#### ACTIVITÉS
1. D'après le texte sur la compétitivité de la France, à combien s'élevait le PIB total de la France en 2017 ?
2. Transcrivez le texte sur la compétitivité de la France en commençant par "Mais nous ne" et en poursuivant jusqu'à "ou une inondation.".
3. Reprenez le texte sur la compétitivité de la France là où il s'arrête et poursuivez-le.

Ce qui n’est pas dans la lumière, c’est d’abord la richesse que nous pourrions produire et que pourtant nous ne produisons pas.
Précisons de quoi l’on parle: la richesse produite se mesure (faute de mieux) par le PIB, qui a deux composantes : le PIB marchand et le PIB non marchand. Cette distinction est importante dans le débat qui nous occupe car, sans occulter l’importance des services publics, c’est de facto une demande d’accès à un PIB marchand supplémentaire- ce qui se met dans le caddie, pour imager- qu’expriment en priorité nos concitoyens.
Rêvons un instant: ne serait-il pas plus facile de traiter la plupart des sujets évoqués aujourd’hui :
- Si, tout en maintenant le PIB non marchand à son niveau actuel ( soit 10500€ annuels par habitant), nous disposions d’un PIB marchand de 29400€ par habitant au lieu de 23500 € actuellement, avec un PIB total supérieur de 380Md€ à son niveau actuel (2291Md€ en 2017)?
- Si notre commerce extérieur était au moins équilibré, au lieu d’être en déficit de plus de 60Md€?
- Si nous comptions 1,3 millions de chômeurs au lieu de 2,8?
- Et si, grâce à ce surcroît d’activité, nous pouvions assurer le même niveau de dépenses publiques avec un budget équilibré?
Ce rêve totalement irréaliste en apparence devient pourtant une réalité si l’on franchit le Rhin. Et cette réalité aurait pu être la nôtre si, partant de situations relativement proches jusqu’en 1990 et même 2000, nous avions suivi ensuite la même trajectoire que nos voisins allemands :
- en 2000, le PIB allemand par habitant était supérieur de 2,8% à celui du PIB français, dont 8,3% au titre du PIB marchand;
- en 2017, les écarts sont respectivement de 16,6% et 24,9%.
Mais nous ne l’avons pas fait, sans trop nous préoccuper du fait que nous perdions « juste » un point de performance par an depuis 2000, non pas parce que nous n’en étions pas capables mais parce que nous n’avons jamais porté d’intérêt collectif réel à notre compétitivité. Quand nous enregistrons des déficits massifs et récurrents de notre commerce extérieur- alors que non seulement l’Allemagne, mais aussi l’Espagne et l’Italie, sont en excédent- nous en parlons à peine, et avec le même degré de fatalisme résigné que lorsque se produit une tempête de neige ou une inondation.
Quel parti politique, normalement soucieux de l’intérêt national, a explicitement mis en avant le terme- certes rébarbatif- de compétitivité ? Même les plus pro business (ou les moins anti business) n’en parlent qu’en passant, sans en expliciter les enjeux- de peur peut être de paraître trop proches des patrons?

#### DONNÉES EXTRAITES
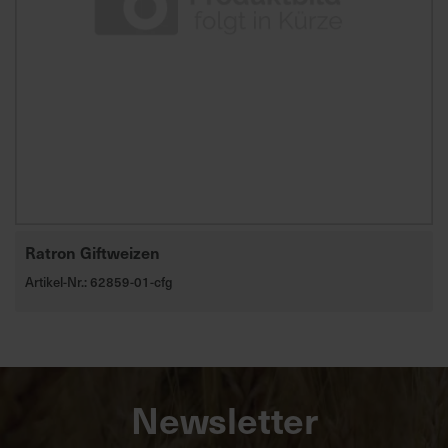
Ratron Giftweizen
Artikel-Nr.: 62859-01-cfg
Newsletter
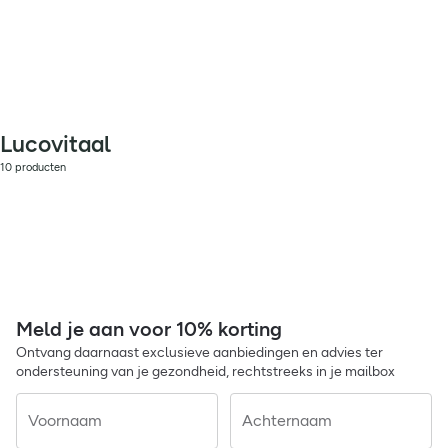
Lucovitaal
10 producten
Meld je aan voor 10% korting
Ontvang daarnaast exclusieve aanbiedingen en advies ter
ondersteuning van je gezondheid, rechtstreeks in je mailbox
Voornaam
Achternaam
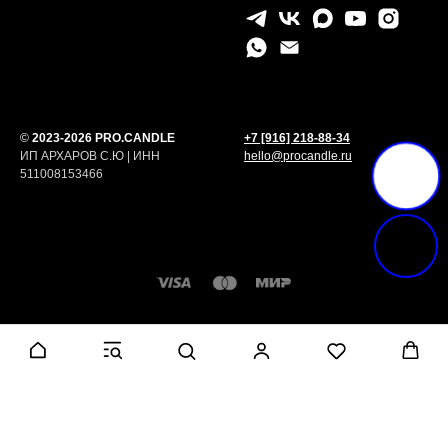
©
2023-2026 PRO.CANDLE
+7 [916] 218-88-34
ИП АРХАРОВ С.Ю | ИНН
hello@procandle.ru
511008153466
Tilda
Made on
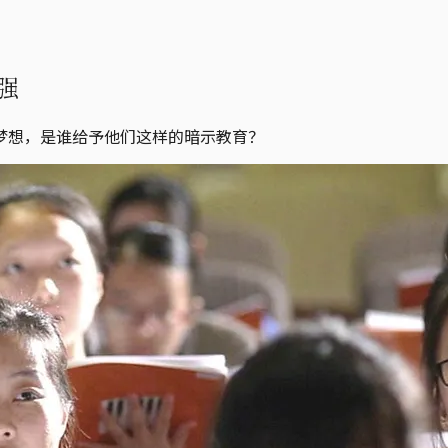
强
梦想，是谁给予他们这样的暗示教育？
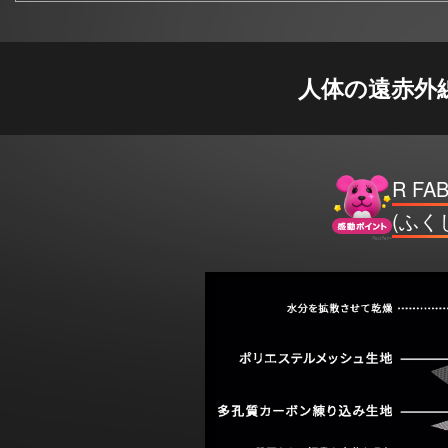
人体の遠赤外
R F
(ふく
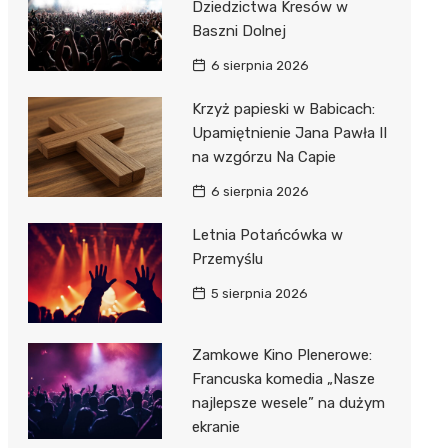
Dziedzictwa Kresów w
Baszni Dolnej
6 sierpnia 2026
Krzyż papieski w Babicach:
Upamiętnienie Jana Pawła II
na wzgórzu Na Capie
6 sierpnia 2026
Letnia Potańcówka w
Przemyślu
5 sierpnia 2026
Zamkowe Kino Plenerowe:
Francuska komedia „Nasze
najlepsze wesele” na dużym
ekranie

...

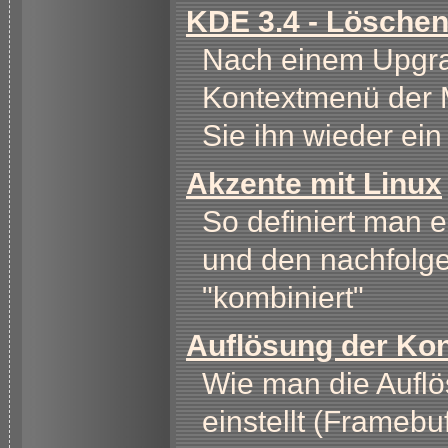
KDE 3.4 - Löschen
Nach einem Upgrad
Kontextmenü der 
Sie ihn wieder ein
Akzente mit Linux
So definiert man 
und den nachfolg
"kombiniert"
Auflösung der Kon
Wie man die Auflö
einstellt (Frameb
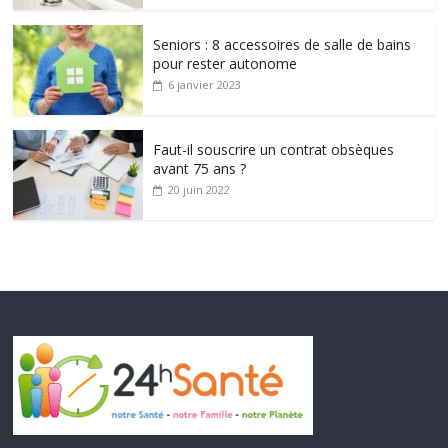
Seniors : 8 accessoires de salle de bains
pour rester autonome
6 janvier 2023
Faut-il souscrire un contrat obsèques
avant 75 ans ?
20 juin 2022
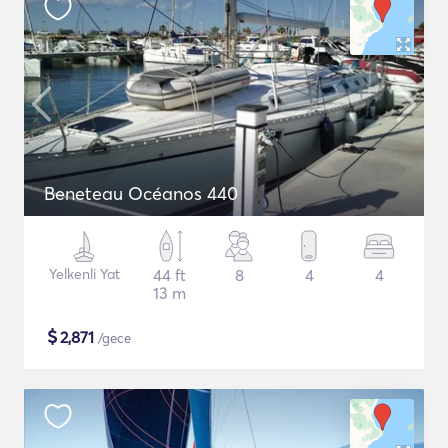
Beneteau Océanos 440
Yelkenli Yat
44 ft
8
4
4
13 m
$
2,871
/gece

#### RÉPONSES PAR EXERCICE
1. Il s'élevait à 2291 Md€.

2.
Mais nous ne l’avons pas fait, sans trop nous préoccuper du fait que nous perdions « juste » un point de performance par an depuis 2000, non pas parce que nous n’en étions pas capables mais parce que nous n’avons jamais porté d’intérêt collectif réel à notre compétitivité. Quand nous enregistrons des déficits massifs et récurrents de notre commerce extérieur- alors que non seulement l’Allemagne, mais aussi l’Espagne et l’Italie, sont en excédent- nous en parlons à peine, et avec le même degré de fatalisme résigné que lorsque se produit une tempête de neige ou une inondation.

3.
Ce qui n’est pas non plus dans la lumière, c’est l’inégalité de la précarité des situations,et aussi égales soient-elles en dignité, entre les trois composantes de la population active :
. les 8 millions d’actifs qui contribuent au PIB non marchand, donc financés par l’impôt et qui bénéficient pour la plupart d’un revenu à vie sinon élevé, du moins garanti,
. les 12 millions d’actifs qui contribuent au PIB marchand sur le seul marché national,
. et les quelque 7 millions d’actifs du secteur exposé à la concurrence internationale.
Ce secteur exposé constitue le front de la guerre économique que se livrent les nations ; il devrait donc être soutenu autant que possible par les deux autres secteurs, qui ont partie liée à ses succès comme à ses échecs. Lorsque l’usine ferme, des commerces suivent, et parfois aussi des services publics. Les cols bleus et autres membres du secteur exposé sont à la guerre économique actuelle ce qu’étaient les poilus en 1914; on aimerait se persuader qu’ils bénéficient du même soutien de l’arrière.
Ce n’est hélas pas le cas.
Les facteurs de compétitivité sont multiples : fiscalité, droit du travail, qualité des infrastructures, adéquation de l’appareil de formation aux besoins des entreprises… Sur ces différents plans on ne pourrait que souhaiter que nos entreprises puissent au moins lutter à armes égales avec leurs concurrents étrangers. Mais tout se passe trop souvent comme si nous préférions rajouter des cailloux dans le paquetage de nos troupes, quitte à déplorer ensuite de les voir rarement victorieuses. Les impôts de production des entreprises françaises, supérieurs de plus de 70 milliards d’euros à ceux de leurs homologues allemandes, ou dans le passé les 35 heures, qui ont fait couler beaucoup d’encre en France et de champagne outre Rhin, font partie de ces (gros) cailloux.
Beaucoup de mesures techniques dans divers domaines ont été imaginées pour améliorer notre compétitivité. Mais l’enjeu est culturel avant d’être technique : profitons de ce grand débat pour mettre notre compétitivité et le sort de notre secteur exposé sous la lumière du réverbère.